I was wanting to dirty them up a bit, give them something of a patina, without totally trashing them. Standing at the edge of the salt pond, I thought it might be a little much. Keys muck never seems to improve the look of anything. And it isn’t trustworthy. Sometimes you walk out into it, and you’re fine for a while, then the next thing you know, voop, you’re up to your knees and you’re missing at least one shoe.

But that bird.

Kevin Christman had texted me Friday night, saying there’d been southeast winds for the last couple days, and he was going to go looking in the morning for some possible rarities that had blown in. I liked the idea, but was sitting at a poker table when he texted, and would be there a few more hours – ultimately losing heads-up to a guy who draws imaginary houses for a living – so early-morning birding wasn’t going to happen for me.

When Kevin texted at 10 a.m., he said there was nothing going on at Fort Zach. But close to 6 p.m., he texted and said maybe I should go look at an Eastern pewee at the Fran Ford Preserve, because upon further inspection, it wasn’t a straggling Eastern pewee, it was a stray Cuban pewee – a bona fide category-four rarity, a bird that has only been seen seven or eight times in North America.

Kevin, along with Mark Songer, had been over early, trying to get a good look at the bird, but left after a couple hours, having only heard it. I got there just after they left, taking the next shift. 

Pewees got their name from the nominate species, the Eastern pewee, whose call sounds kind of like their name, but with an extra syllable – pee-a-wee. The Cuban pewee’s call is more of a smooth, sinking whistle. It sounds a bit like an incoming bomb, or at least the sound effect they use for incoming bombs in cartoons. And I heard the call as soon as I got out of the car. The call would repeat every 30 seconds or so for a while, then would stop. Then it would start up again, then it would stop.

Every time I heard it I would walk toward the source, then pause and wait for the bird to call again. I worked slowly from Government Road, along the narrow trails, past an abandoned bike or two, then a homeless camp or two, and then to the edge of the pond. I caught a quick glimpse of the bird, and took a few terrible photos, before it took off.

But the bird kept calling, and I followed the sound some more, and eventually found a spot where I could step into the pond relatively easily. The bird seemed to be on the far side of a small clump of trees on an island in the middle. I say “island,” but it was just a tiny bit of upland, a couple inches above the surface of the water, which looked to be about five inches at its deepest. That mud, though. My kingdom for my shrimper boots, which were gathering dust at home.

Eventually birdism won out over dandyism, and I stepped out into the mud, carefully shuffle-stepping through the hundreds of black mangrove roots that looked like skeletal fingers poking up from the ground. My socks got soggy and the Nikes squished, and I kept expecting to slip or sink but didn’t.

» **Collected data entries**
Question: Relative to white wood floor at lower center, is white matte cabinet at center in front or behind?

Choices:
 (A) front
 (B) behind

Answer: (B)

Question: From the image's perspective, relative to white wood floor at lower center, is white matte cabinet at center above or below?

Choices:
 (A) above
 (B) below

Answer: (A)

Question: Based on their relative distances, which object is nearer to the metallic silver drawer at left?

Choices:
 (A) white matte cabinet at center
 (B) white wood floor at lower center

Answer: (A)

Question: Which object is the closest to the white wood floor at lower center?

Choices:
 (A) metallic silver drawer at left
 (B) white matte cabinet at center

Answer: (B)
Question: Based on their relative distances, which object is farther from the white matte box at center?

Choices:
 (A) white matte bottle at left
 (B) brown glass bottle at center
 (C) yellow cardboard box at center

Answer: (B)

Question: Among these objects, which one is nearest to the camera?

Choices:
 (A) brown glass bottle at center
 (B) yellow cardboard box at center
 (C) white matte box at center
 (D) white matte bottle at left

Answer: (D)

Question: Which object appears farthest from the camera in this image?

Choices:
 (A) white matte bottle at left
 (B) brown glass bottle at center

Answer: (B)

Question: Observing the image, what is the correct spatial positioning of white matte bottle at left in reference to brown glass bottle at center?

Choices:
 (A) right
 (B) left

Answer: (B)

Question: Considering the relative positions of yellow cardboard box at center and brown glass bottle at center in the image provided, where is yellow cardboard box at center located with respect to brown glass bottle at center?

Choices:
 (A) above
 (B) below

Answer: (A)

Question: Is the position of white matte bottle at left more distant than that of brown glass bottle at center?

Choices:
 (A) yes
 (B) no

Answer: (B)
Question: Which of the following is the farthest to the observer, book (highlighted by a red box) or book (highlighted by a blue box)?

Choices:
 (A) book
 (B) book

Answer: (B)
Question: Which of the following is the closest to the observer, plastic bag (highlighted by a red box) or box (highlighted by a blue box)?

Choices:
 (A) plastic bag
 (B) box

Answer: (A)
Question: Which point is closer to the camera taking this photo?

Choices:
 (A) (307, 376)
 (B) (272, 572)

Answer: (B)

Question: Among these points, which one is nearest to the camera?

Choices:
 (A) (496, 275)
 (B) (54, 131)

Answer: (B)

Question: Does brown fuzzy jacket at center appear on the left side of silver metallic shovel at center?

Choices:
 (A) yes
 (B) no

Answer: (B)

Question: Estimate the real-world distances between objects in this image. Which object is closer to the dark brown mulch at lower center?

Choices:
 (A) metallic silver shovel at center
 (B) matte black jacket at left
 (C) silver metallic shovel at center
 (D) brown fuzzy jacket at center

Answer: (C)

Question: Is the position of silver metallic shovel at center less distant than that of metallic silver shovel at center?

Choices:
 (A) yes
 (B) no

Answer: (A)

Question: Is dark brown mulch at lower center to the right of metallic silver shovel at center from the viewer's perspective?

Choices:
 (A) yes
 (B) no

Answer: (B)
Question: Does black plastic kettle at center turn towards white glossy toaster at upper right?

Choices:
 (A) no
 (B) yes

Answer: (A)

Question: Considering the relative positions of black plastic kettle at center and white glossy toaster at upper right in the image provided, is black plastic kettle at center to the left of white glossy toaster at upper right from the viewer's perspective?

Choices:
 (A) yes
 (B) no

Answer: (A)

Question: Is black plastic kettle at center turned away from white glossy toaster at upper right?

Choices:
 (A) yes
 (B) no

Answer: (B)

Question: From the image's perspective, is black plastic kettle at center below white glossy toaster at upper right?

» **REQUIRED ACTION A**
In the Cuban pewee passage, who went with Kevin Christman early to try to get a good look at the bird?
» **REQUIRED ACTION B**
Copy the stretch of the Cuban pewee passage from "Eventually birdism won" through "sink but didn’t.", word for word.
These items come from a separate source.

» **YOUR RESPONSE A**
Mark Songer

» **YOUR RESPONSE B**
Eventually birdism won out over dandyism, and I stepped out into the mud, carefully shuffle-stepping through the hundreds of black mangrove roots that looked like skeletal fingers poking up from the ground. My socks got soggy and the Nikes squished, and I kept expecting to slip or sink but didn’t.